“I am going on. Well! he put his head across the little table, and said to me in a low whisper, cocking his odd-looking eye at the same time, ‘I tell you what, Essper, you are a deuced sharp fellow!’ and so, giving a shake of his head and another wink of his eye, he was quiet. I smelt a rat, but I did not begin to pump directly; but after the third bottle, ‘Rodolph,’ said I, ‘with regard to your last observation (for we had not spoken lately, Burgundy being too fat a wine for talking), we are both of us sharp fellows. I dare say, now, you and I are thinking of the same thing.’ ‘No doubt of it,’ said Rodolph. And so, sir, he agreed to tell me what he was thinking of, on condition that I should be equally frank afterwards. Well, then, he told me that there were sad goings on at Turriparva.”

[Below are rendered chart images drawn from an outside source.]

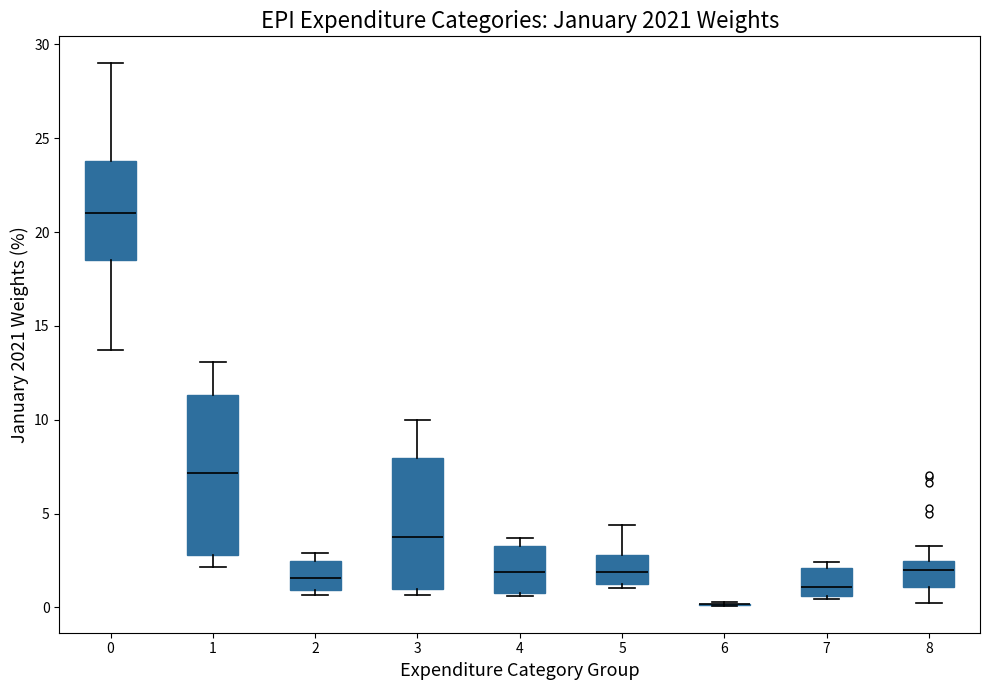

Reading left to right, transcribe this box plot: for each box, give where its median line is, the range the box spans, and where its two whiskers end, as read against the y-axis. The values are not printed on the chart, so give them approximately, as read against the axis.

0: median 21.0, box 18.5 to 24.0, whiskers 13.5 to 29.0
1: median 7.0, box 3.0 to 11.5, whiskers 2.0 to 13.0
2: median 1.5, box 1.0 to 2.5, whiskers 0.5 to 3.0
3: median 4.0, box 1.0 to 8.0, whiskers 0.5 to 10.0
4: median 2.0, box 1.0 to 3.5, whiskers 0.5 to 3.5 (just above the box's upper edge)
5: median 2.0, box 1.0 to 3.0, whiskers 1.0 (just below the box's lower edge) to 4.5
6: box collapsed to a line at 0.0, whiskers 0.0 to 0.5
7: median 1.0, box 0.5 to 2.0, whiskers 0.5 to 2.5
8: median 2.0, box 1.0 to 2.5, whiskers 0.5 to 3.5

“The deuce!” said the Prince.
“Let him tell his story,” said Vivian.
“Sad goings on at Turriparva! He wished that his Highness would hunt more and attend less to politics; and then he told me, quite confidentially, that his Highness the Prince, and Heaven knows how many other Princes besides, had leagued together, and were going to dethrone the Grand Duke, and that his master was to be made King, and he, Master Rodolph, Prime Minister. Hearing all this, and duly allowing for a tale over a bottle, I made no doubt, as I find to be the case, that you, good master, were about to be led into some mischief; and as I know that conspiracies are always unsuccessful, I have done my best to save my master; and I beseech you, upon my knees, to get out of the scrape as soon as you possibly can.” Here Essper George threw himself at Vivian’s feet, and entreated him to quit the house immediately.
“Was ever anything so absurd and so mischievous!” ejaculated the Prince; and then he conversed with Vivian for some time in a whisper. “Essper,” at length Vivian said, “you have committed one of the most perfect and most injurious blunders that you could possibly perpetrate. The mischief which may result from your imprudent conduct is incalculable. How long is it since you have thought proper to regulate your conduct on the absurd falsehoods of a drunken steward? His Highness and myself wish to consult in private; but on no account leave the house. Now mind me; if you leave this house without my permission, you forfeit the little chance which remains of being retained in my service.”
“Where am I to go, sir?”
“Stay in the passage.”
“Suppose” (here he imitated Beckendorff) “comes to me.”
“Then open the door and come into this room.”
“Well,” said the Prince, when the door was at length shut, “one thing is quite clear. He does not know who Beckendorff is.”